The problem = Return every line of the records below verbatim, with no changes to wording, spacing, or order.

Data provided =

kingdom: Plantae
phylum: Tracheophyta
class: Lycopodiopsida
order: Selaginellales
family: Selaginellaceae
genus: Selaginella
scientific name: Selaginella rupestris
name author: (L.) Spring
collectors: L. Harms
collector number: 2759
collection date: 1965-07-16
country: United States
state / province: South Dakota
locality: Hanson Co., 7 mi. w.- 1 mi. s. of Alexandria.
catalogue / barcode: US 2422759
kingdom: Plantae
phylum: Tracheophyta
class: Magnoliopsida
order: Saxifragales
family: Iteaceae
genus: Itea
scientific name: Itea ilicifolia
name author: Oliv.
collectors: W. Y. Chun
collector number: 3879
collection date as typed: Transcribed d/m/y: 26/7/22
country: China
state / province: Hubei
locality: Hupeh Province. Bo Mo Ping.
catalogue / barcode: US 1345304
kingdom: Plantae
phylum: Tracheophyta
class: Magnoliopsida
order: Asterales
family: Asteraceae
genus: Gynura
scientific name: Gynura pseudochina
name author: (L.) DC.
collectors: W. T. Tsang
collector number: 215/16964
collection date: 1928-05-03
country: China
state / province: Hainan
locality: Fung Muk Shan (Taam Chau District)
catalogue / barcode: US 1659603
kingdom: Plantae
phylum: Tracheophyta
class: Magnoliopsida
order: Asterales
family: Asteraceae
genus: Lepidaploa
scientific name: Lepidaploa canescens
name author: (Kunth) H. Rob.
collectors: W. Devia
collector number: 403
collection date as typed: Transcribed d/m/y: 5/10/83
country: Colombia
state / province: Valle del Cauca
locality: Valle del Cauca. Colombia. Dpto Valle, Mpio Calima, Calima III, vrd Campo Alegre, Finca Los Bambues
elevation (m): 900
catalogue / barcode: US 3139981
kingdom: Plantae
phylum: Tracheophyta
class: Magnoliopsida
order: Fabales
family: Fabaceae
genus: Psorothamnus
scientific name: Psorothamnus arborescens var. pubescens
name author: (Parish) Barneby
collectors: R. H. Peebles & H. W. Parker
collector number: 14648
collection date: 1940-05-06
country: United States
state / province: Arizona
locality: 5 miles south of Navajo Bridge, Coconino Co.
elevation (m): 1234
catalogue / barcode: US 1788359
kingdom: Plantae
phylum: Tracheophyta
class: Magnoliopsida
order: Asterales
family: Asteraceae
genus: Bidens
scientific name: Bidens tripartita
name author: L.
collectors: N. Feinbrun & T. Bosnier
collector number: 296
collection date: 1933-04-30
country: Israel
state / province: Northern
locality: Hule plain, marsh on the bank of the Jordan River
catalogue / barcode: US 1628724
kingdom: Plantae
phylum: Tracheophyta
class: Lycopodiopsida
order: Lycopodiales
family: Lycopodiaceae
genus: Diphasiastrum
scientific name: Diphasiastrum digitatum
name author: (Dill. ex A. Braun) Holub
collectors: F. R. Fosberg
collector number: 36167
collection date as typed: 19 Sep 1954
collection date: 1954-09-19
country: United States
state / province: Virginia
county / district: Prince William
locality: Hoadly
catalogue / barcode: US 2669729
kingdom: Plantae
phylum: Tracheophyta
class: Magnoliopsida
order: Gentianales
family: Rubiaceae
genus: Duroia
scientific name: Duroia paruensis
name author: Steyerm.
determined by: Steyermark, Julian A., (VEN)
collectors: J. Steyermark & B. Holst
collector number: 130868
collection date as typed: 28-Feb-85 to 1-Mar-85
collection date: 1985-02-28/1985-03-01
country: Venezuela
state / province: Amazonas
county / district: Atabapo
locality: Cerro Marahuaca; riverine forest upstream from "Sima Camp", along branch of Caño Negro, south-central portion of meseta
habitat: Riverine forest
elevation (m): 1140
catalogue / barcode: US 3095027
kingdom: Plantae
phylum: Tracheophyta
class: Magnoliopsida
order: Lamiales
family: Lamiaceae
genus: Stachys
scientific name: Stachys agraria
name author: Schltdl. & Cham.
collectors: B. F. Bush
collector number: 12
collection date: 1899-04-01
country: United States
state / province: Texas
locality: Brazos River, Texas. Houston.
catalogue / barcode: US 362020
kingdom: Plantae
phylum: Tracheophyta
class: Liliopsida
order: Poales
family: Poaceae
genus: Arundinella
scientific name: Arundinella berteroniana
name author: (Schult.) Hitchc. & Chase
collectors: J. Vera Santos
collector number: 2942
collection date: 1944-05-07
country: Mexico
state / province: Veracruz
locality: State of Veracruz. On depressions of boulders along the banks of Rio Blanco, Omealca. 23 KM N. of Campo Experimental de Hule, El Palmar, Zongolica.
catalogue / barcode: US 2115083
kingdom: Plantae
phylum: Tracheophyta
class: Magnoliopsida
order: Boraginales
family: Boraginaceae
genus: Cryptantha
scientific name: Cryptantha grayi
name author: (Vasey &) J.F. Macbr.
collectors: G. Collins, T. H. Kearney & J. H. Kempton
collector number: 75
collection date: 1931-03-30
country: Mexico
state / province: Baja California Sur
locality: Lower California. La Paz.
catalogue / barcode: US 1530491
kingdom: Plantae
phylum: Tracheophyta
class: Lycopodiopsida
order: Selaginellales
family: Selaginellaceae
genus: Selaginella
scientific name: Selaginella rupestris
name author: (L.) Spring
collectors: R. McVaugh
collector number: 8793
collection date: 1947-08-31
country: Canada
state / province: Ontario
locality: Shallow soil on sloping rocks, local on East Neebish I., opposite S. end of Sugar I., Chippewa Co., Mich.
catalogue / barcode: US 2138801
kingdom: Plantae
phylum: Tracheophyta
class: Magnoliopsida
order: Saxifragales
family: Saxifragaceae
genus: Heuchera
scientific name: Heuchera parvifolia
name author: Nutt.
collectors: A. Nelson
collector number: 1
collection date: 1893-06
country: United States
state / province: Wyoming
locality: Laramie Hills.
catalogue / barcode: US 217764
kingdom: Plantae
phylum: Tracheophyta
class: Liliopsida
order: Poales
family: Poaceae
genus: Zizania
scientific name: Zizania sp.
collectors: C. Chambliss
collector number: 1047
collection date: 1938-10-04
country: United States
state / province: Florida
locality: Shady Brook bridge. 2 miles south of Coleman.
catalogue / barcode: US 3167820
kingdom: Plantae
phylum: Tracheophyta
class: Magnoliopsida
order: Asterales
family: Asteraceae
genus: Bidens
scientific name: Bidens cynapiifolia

Written solution =
kingdom: Plantae
phylum: Tracheophyta
class: Lycopodiopsida
order: Selaginellales
family: Selaginellaceae
genus: Selaginella
scientific name: Selaginella rupestris
name author: (L.) Spring
collectors: L. Harms
collector number: 2759
collection date: 1965-07-16
country: United States
state / province: South Dakota
locality: Hanson Co., 7 mi. w.- 1 mi. s. of Alexandria.
catalogue / barcode: US 2422759
kingdom: Plantae
phylum: Tracheophyta
class: Magnoliopsida
order: Saxifragales
family: Iteaceae
genus: Itea
scientific name: Itea ilicifolia
name author: Oliv.
collectors: W. Y. Chun
collector number: 3879
collection date as typed: Transcribed d/m/y: 26/7/22
country: China
state / province: Hubei
locality: Hupeh Province. Bo Mo Ping.
catalogue / barcode: US 1345304
kingdom: Plantae
phylum: Tracheophyta
class: Magnoliopsida
order: Asterales
family: Asteraceae
genus: Gynura
scientific name: Gynura pseudochina
name author: (L.) DC.
collectors: W. T. Tsang
collector number: 215/16964
collection date: 1928-05-03
country: China
state / province: Hainan
locality: Fung Muk Shan (Taam Chau District)
catalogue / barcode: US 1659603
kingdom: Plantae
phylum: Tracheophyta
class: Magnoliopsida
order: Asterales
family: Asteraceae
genus: Lepidaploa
scientific name: Lepidaploa canescens
name author: (Kunth) H. Rob.
collectors: W. Devia
collector number: 403
collection date as typed: Transcribed d/m/y: 5/10/83
country: Colombia
state / province: Valle del Cauca
locality: Valle del Cauca. Colombia. Dpto Valle, Mpio Calima, Calima III, vrd Campo Alegre, Finca Los Bambues
elevation (m): 900
catalogue / barcode: US 3139981
kingdom: Plantae
phylum: Tracheophyta
class: Magnoliopsida
order: Fabales
family: Fabaceae
genus: Psorothamnus
scientific name: Psorothamnus arborescens var. pubescens
name author: (Parish) Barneby
collectors: R. H. Peebles & H. W. Parker
collector number: 14648
collection date: 1940-05-06
country: United States
state / province: Arizona
locality: 5 miles south of Navajo Bridge, Coconino Co.
elevation (m): 1234
catalogue / barcode: US 1788359
kingdom: Plantae
phylum: Tracheophyta
class: Magnoliopsida
order: Asterales
family: Asteraceae
genus: Bidens
scientific name: Bidens tripartita
name author: L.
collectors: N. Feinbrun & T. Bosnier
collector number: 296
collection date: 1933-04-30
country: Israel
state / province: Northern
locality: Hule plain, marsh on the bank of the Jordan River
catalogue / barcode: US 1628724
kingdom: Plantae
phylum: Tracheophyta
class: Lycopodiopsida
order: Lycopodiales
family: Lycopodiaceae
genus: Diphasiastrum
scientific name: Diphasiastrum digitatum
name author: (Dill. ex A. Braun) Holub
collectors: F. R. Fosberg
collector number: 36167
collection date as typed: 19 Sep 1954
collection date: 1954-09-19
country: United States
state / province: Virginia
county / district: Prince William
locality: Hoadly
catalogue / barcode: US 2669729
kingdom: Plantae
phylum: Tracheophyta
class: Magnoliopsida
order: Gentianales
family: Rubiaceae
genus: Duroia
scientific name: Duroia paruensis
name author: Steyerm.
determined by: Steyermark, Julian A., (VEN)
collectors: J. Steyermark & B. Holst
collector number: 130868
collection date as typed: 28-Feb-85 to 1-Mar-85
collection date: 1985-02-28/1985-03-01
country: Venezuela
state / province: Amazonas
county / district: Atabapo
locality: Cerro Marahuaca; riverine forest upstream from "Sima Camp", along branch of Caño Negro, south-central portion of meseta
habitat: Riverine forest
elevation (m): 1140
catalogue / barcode: US 3095027
kingdom: Plantae
phylum: Tracheophyta
class: Magnoliopsida
order: Lamiales
family: Lamiaceae
genus: Stachys
scientific name: Stachys agraria
name author: Schltdl. & Cham.
collectors: B. F. Bush
collector number: 12
collection date: 1899-04-01
country: United States
state / province: Texas
locality: Brazos River, Texas. Houston.
catalogue / barcode: US 362020
kingdom: Plantae
phylum: Tracheophyta
class: Liliopsida
order: Poales
family: Poaceae
genus: Arundinella
scientific name: Arundinella berteroniana
name author: (Schult.) Hitchc. & Chase
collectors: J. Vera Santos
collector number: 2942
collection date: 1944-05-07
country: Mexico
state / province: Veracruz
locality: State of Veracruz. On depressions of boulders along the banks of Rio Blanco, Omealca. 23 KM N. of Campo Experimental de Hule, El Palmar, Zongolica.
catalogue / barcode: US 2115083
kingdom: Plantae
phylum: Tracheophyta
class: Magnoliopsida
order: Boraginales
family: Boraginaceae
genus: Cryptantha
scientific name: Cryptantha grayi
name author: (Vasey &) J.F. Macbr.
collectors: G. Collins, T. H. Kearney & J. H. Kempton
collector number: 75
collection date: 1931-03-30
country: Mexico
state / province: Baja California Sur
locality: Lower California. La Paz.
catalogue / barcode: US 1530491
kingdom: Plantae
phylum: Tracheophyta
class: Lycopodiopsida
order: Selaginellales
family: Selaginellaceae
genus: Selaginella
scientific name: Selaginella rupestris
name author: (L.) Spring
collectors: R. McVaugh
collector number: 8793
collection date: 1947-08-31
country: Canada
state / province: Ontario
locality: Shallow soil on sloping rocks, local on East Neebish I., opposite S. end of Sugar I., Chippewa Co., Mich.
catalogue / barcode: US 2138801
kingdom: Plantae
phylum: Tracheophyta
class: Magnoliopsida
order: Saxifragales
family: Saxifragaceae
genus: Heuchera
scientific name: Heuchera parvifolia
name author: Nutt.
collectors: A. Nelson
collector number: 1
collection date: 1893-06
country: United States
state / province: Wyoming
locality: Laramie Hills.
catalogue / barcode: US 217764
kingdom: Plantae
phylum: Tracheophyta
class: Liliopsida
order: Poales
family: Poaceae
genus: Zizania
scientific name: Zizania sp.
collectors: C. Chambliss
collector number: 1047
collection date: 1938-10-04
country: United States
state / province: Florida
locality: Shady Brook bridge. 2 miles south of Coleman.
catalogue / barcode: US 3167820
kingdom: Plantae
phylum: Tracheophyta
class: Magnoliopsida
order: Asterales
family: Asteraceae
genus: Bidens
scientific name: Bidens cynapiifolia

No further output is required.